Retype only what runs from the first line of the listing to the line holding "power microscopy image", both included. Do not retype the pictures.

The data
________________

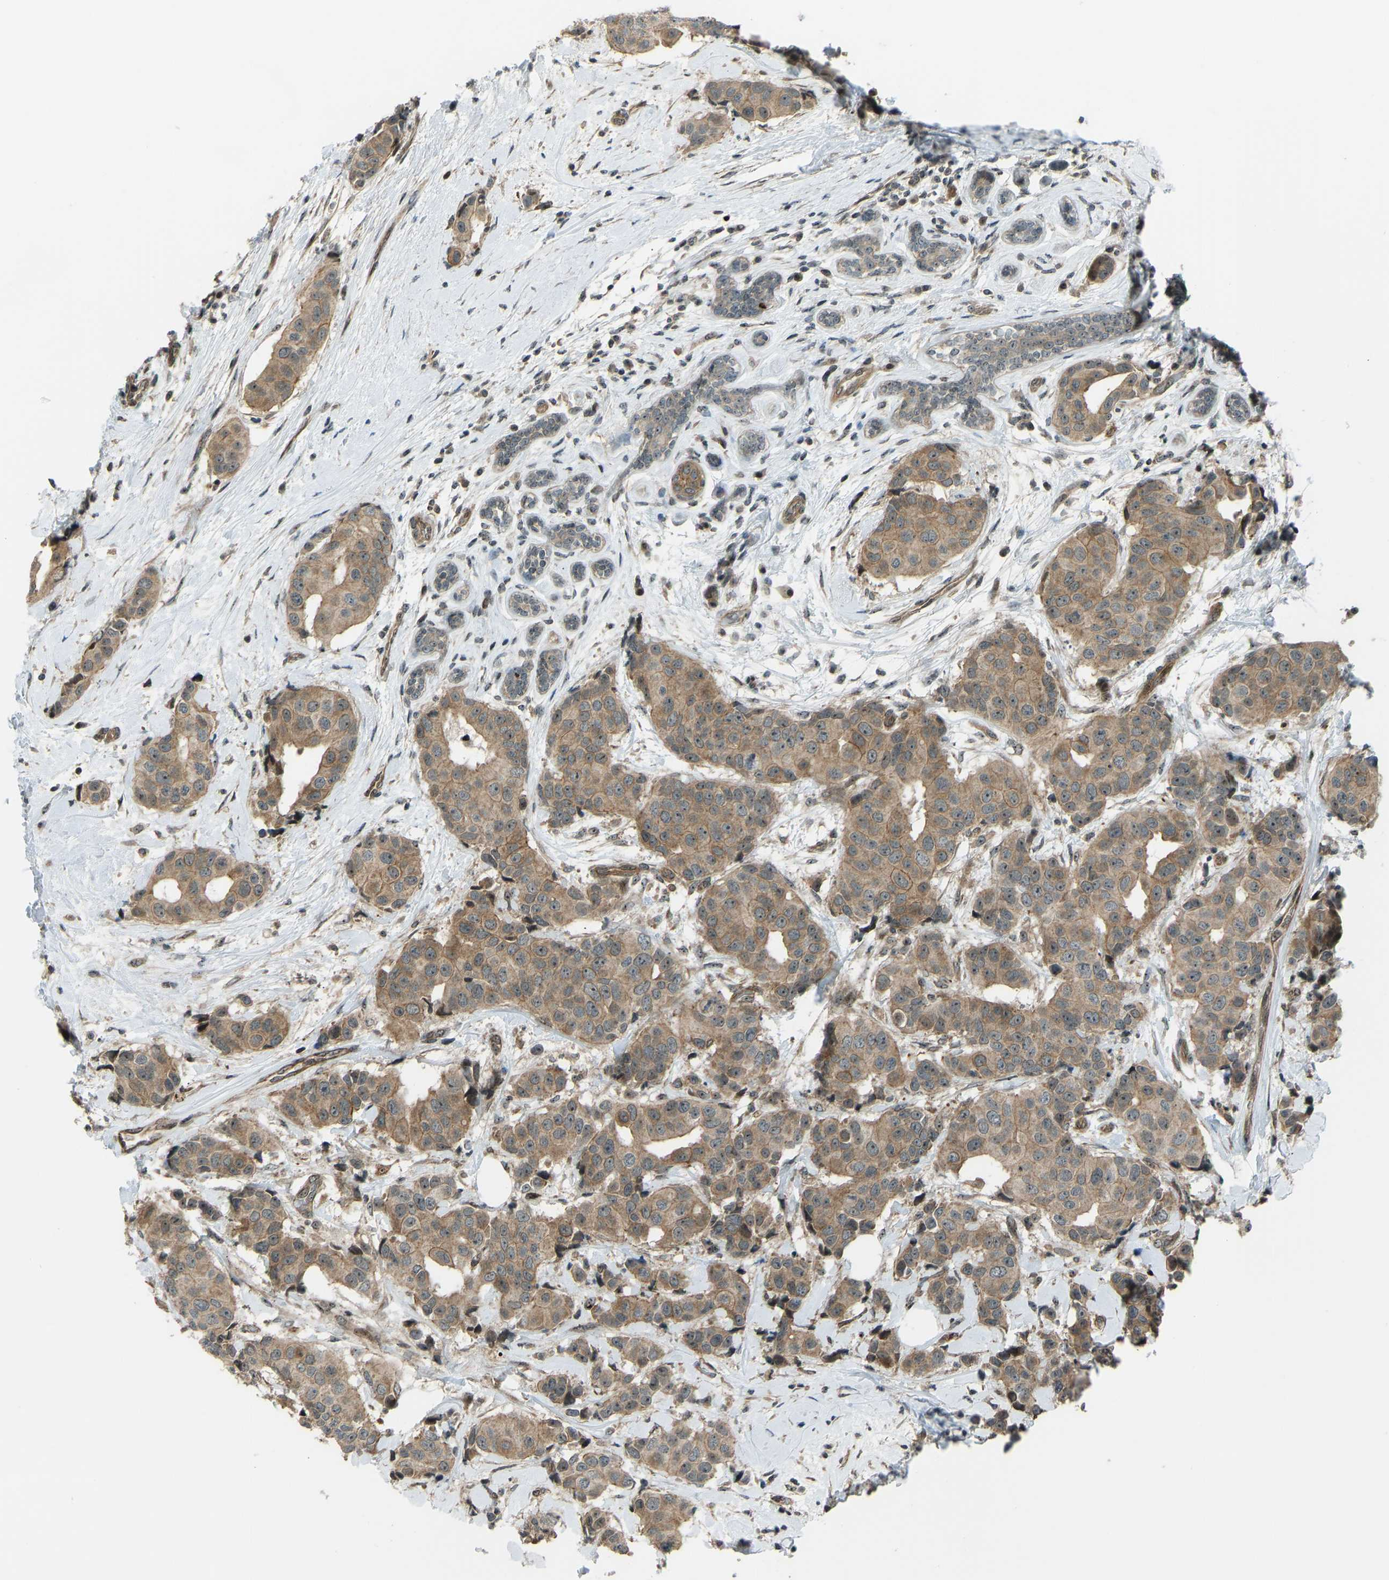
{"staining": {"intensity": "moderate", "quantity": ">75%", "location": "cytoplasmic/membranous"}, "tissue": "breast cancer", "cell_type": "Tumor cells", "image_type": "cancer", "snomed": [{"axis": "morphology", "description": "Normal tissue, NOS"}, {"axis": "morphology", "description": "Duct carcinoma"}, {"axis": "topography", "description": "Breast"}], "caption": "Human breast cancer (intraductal carcinoma) stained with a protein marker demonstrates moderate staining in tumor cells.", "gene": "SVOPL", "patient": {"sex": "female", "age": 39}}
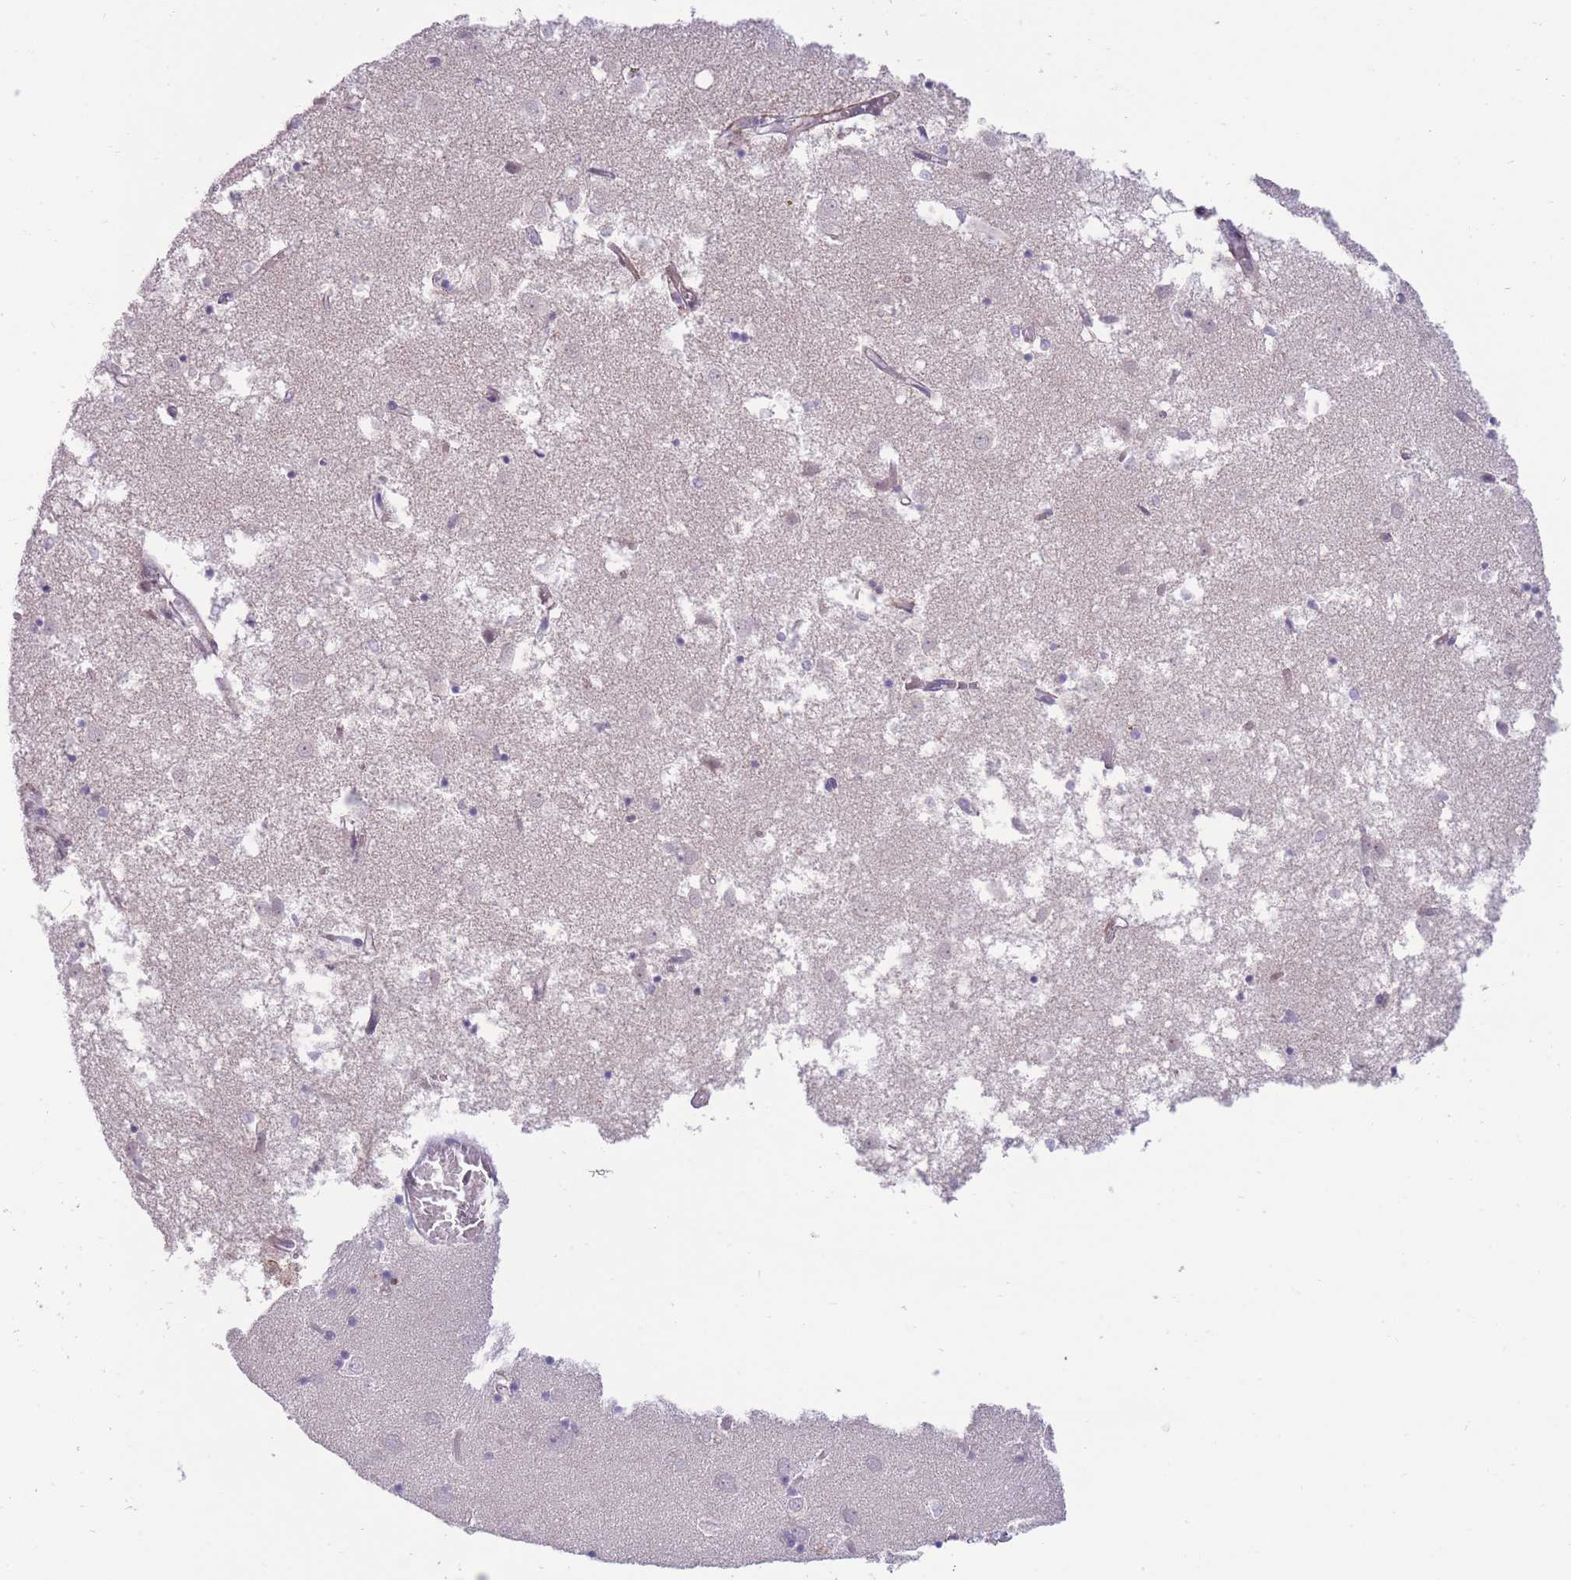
{"staining": {"intensity": "weak", "quantity": "<25%", "location": "cytoplasmic/membranous"}, "tissue": "caudate", "cell_type": "Glial cells", "image_type": "normal", "snomed": [{"axis": "morphology", "description": "Normal tissue, NOS"}, {"axis": "topography", "description": "Lateral ventricle wall"}], "caption": "High power microscopy image of an immunohistochemistry histopathology image of unremarkable caudate, revealing no significant expression in glial cells. (Immunohistochemistry (ihc), brightfield microscopy, high magnification).", "gene": "RIC8A", "patient": {"sex": "male", "age": 70}}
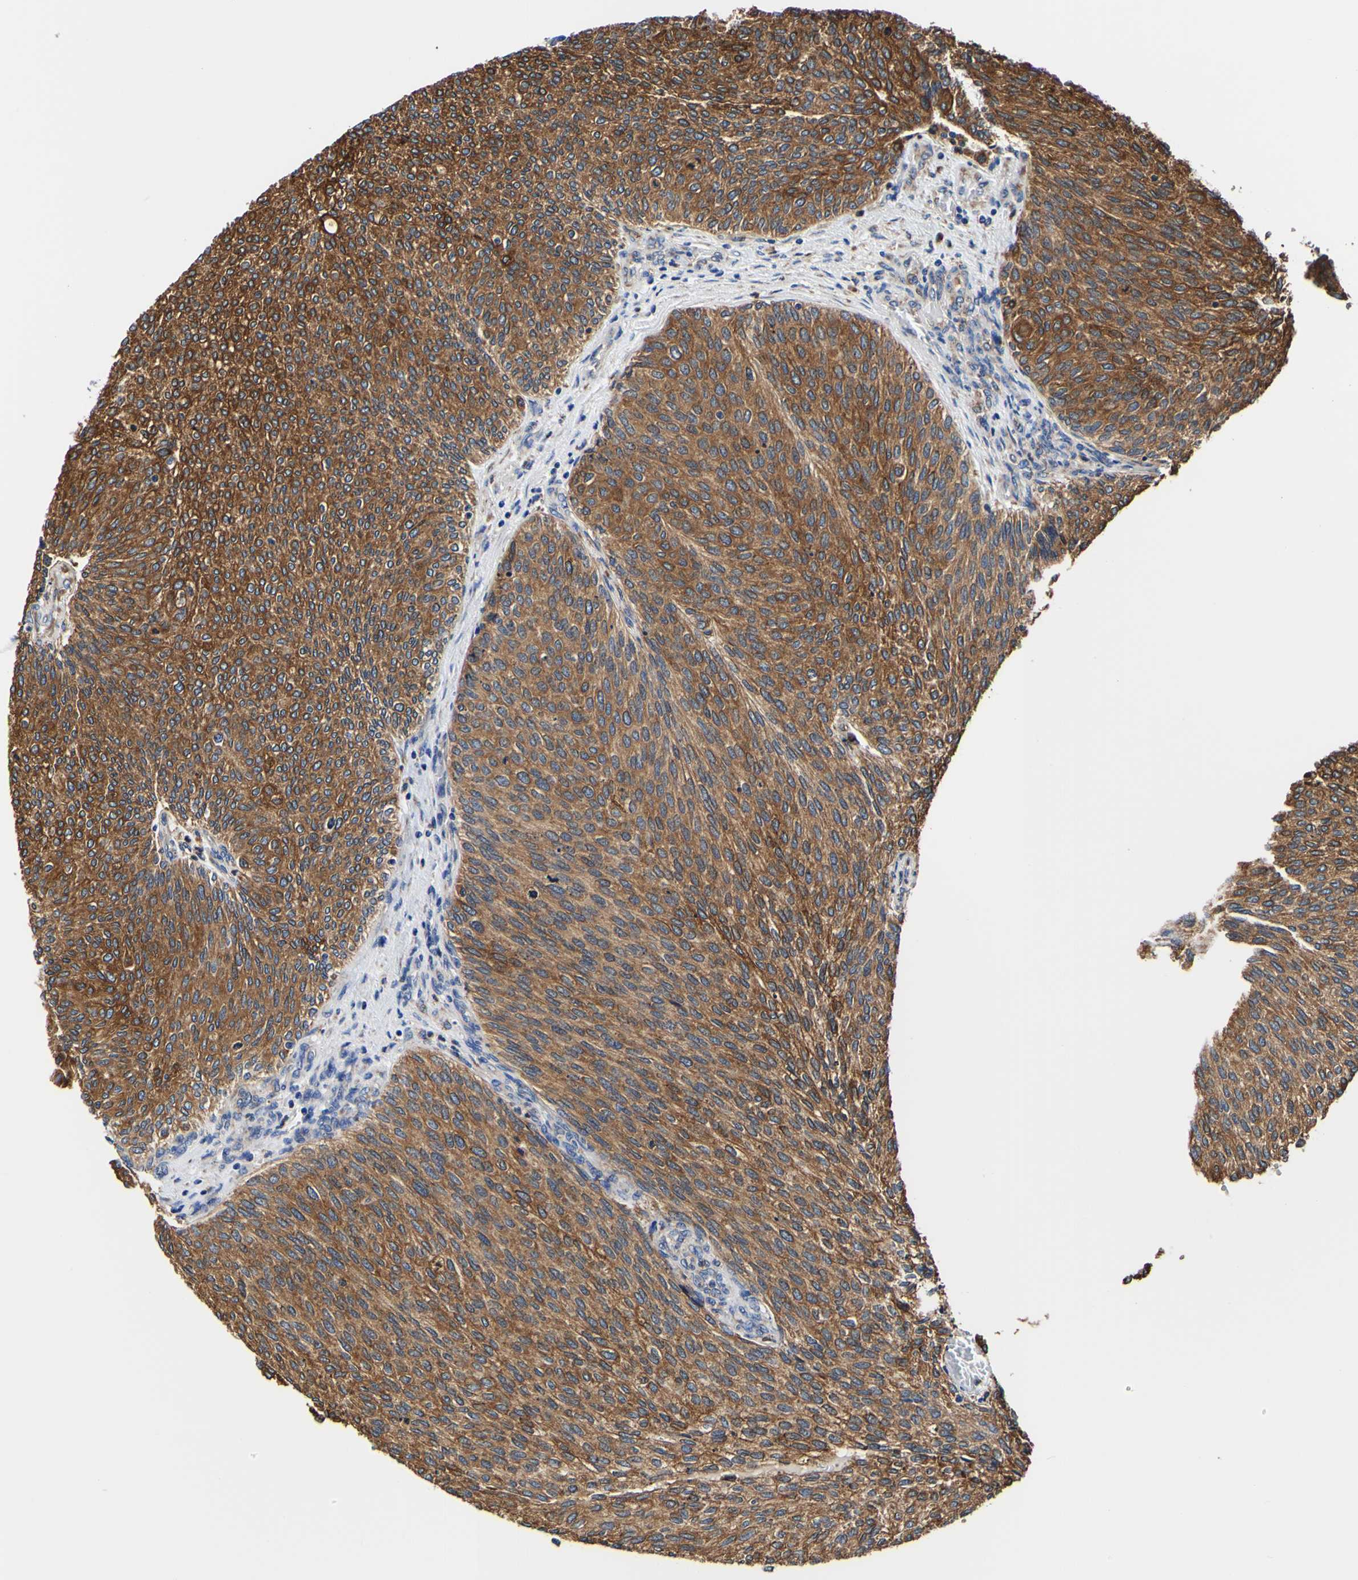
{"staining": {"intensity": "strong", "quantity": ">75%", "location": "cytoplasmic/membranous"}, "tissue": "urothelial cancer", "cell_type": "Tumor cells", "image_type": "cancer", "snomed": [{"axis": "morphology", "description": "Urothelial carcinoma, Low grade"}, {"axis": "topography", "description": "Urinary bladder"}], "caption": "Urothelial carcinoma (low-grade) stained with immunohistochemistry (IHC) reveals strong cytoplasmic/membranous staining in approximately >75% of tumor cells.", "gene": "P4HB", "patient": {"sex": "female", "age": 79}}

________________

Exercise solution
{"staining": {"intensity": "moderate", "quantity": ">75%", "location": "cytoplasmic/membranous"}, "tissue": "breast cancer", "cell_type": "Tumor cells", "image_type": "cancer", "snomed": [{"axis": "morphology", "description": "Normal tissue, NOS"}, {"axis": "morphology", "description": "Duct carcinoma"}, {"axis": "topography", "description": "Breast"}], "caption": "Human breast cancer (intraductal carcinoma) stained with a protein marker demonstrates moderate staining in tumor cells.", "gene": "SVOPL", "patient": {"sex": "female", "age": 39}}
{"staining": {"intensity": "weak", "quantity": "<25%", "location": "cytoplasmic/membranous"}, "tissue": "caudate", "cell_type": "Glial cells", "image_type": "normal", "snomed": [{"axis": "morphology", "description": "Normal tissue, NOS"}, {"axis": "topography", "description": "Lateral ventricle wall"}], "caption": "High power microscopy image of an immunohistochemistry histopathology image of unremarkable caudate, revealing no significant expression in glial cells. (Immunohistochemistry (ihc), brightfield microscopy, high magnification).", "gene": "RIC8A", "patient": {"sex": "male", "age": 70}}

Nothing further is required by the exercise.